▶ Tasks:
1. Decide whether each statement agrees with the Kubernetes cost guide, answering yes or no and quoting the words of the guide that settle it: (a) Requests are used by the scheduler to place pods. (b) Peak usage is what sets requests. (c) Limits have a direct cost impact.
2. Extract the stretch of the Kubernetes cost guide from "Optimizing for performance" through "without sacrificing performance.", word for word.

BEGIN Document section

Performance & Cost Insights

Optimizing for performance and cost in Kubernetes requires balancing resource allocation, identifying waste, and ensuring predictable latency. This guide shows you how to right-size your workloads and reduce costs without sacrificing performance.

Understanding Resource Requests and Limits

Requests vs Limits

Requests:

Guaranteed minimum resources
Used by scheduler to place pods
Reserved for the pod
Cost impact: Nodes need capacity for requests

Limits:

Maximum resources pod can use
Throttling occurs if exceeded
OOMKilled if memory limit exceeded
Cost impact: Less direct, but affects node density

The Right-Sizing Process

Baseline Measurement

# Monitor actual usage over time
kubectl top pods --all-namespaces --containers

Analyze Usage Patterns
- Average usage (set requests)
- Peak usage (set limits)

END Document section
BEGIN Dataset records

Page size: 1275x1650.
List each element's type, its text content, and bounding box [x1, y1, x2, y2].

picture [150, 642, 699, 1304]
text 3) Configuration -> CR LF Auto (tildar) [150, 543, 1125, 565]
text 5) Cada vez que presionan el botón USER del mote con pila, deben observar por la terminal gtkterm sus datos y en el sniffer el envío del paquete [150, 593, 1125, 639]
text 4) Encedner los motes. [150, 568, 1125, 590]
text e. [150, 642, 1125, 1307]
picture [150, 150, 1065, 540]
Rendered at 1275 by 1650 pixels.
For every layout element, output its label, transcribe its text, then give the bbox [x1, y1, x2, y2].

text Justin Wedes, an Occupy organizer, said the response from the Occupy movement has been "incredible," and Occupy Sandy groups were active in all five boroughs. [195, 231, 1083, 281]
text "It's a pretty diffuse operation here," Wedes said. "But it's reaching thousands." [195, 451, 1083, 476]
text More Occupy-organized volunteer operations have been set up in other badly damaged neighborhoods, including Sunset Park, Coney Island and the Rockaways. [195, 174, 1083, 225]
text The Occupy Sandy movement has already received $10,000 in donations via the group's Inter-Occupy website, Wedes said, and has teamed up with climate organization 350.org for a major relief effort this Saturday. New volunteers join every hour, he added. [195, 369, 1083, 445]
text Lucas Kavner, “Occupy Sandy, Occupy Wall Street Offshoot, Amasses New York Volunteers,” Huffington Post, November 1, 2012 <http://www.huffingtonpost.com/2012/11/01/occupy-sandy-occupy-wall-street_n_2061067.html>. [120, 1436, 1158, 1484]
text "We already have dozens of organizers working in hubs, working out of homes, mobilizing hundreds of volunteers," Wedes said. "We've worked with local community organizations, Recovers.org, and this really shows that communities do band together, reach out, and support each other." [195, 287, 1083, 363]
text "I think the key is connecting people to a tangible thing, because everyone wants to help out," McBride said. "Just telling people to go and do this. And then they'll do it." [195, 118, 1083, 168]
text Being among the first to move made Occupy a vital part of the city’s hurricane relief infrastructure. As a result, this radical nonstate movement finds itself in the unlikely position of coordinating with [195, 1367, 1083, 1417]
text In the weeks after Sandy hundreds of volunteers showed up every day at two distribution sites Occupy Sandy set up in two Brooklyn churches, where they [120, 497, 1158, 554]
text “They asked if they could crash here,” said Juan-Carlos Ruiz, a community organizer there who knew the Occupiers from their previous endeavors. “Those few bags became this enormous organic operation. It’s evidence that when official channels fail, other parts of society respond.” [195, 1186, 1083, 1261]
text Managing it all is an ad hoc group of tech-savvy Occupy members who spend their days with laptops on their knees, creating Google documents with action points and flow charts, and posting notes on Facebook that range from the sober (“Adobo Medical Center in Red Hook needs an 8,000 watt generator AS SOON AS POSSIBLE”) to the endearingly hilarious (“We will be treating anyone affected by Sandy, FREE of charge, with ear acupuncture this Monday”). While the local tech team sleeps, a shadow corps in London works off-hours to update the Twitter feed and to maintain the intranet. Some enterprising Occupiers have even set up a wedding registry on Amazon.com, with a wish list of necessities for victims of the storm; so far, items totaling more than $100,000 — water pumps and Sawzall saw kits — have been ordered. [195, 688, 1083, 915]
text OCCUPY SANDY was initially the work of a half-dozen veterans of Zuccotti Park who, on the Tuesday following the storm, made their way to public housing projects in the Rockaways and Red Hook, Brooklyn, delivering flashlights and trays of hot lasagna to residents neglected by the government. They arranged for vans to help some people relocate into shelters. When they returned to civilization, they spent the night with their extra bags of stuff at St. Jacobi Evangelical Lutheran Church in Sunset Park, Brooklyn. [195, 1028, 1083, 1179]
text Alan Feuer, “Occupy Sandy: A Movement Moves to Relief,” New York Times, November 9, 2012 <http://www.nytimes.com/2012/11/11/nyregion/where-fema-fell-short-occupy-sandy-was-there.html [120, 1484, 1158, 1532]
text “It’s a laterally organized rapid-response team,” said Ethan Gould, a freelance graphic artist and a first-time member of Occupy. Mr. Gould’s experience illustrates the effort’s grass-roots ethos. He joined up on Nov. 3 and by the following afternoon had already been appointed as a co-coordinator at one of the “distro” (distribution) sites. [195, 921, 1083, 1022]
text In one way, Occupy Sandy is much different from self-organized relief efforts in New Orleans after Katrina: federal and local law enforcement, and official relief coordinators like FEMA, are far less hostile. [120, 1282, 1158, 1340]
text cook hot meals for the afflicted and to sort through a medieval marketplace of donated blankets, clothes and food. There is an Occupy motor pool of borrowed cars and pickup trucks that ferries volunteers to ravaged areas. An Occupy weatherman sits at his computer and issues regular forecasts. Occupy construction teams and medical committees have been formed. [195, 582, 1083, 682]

END Dataset records

▶ Outputs:
1.
(a) Yes: "Used by scheduler to place pods"
(b) No: "Peak usage (set limits)"
(c) No: "Cost impact: Less direct, but affects node density"

2.
Optimizing for performance and cost in Kubernetes requires balancing resource allocation, identifying waste, and ensuring predictable latency. This guide shows you how to right-size your workloads and reduce costs without sacrificing performance.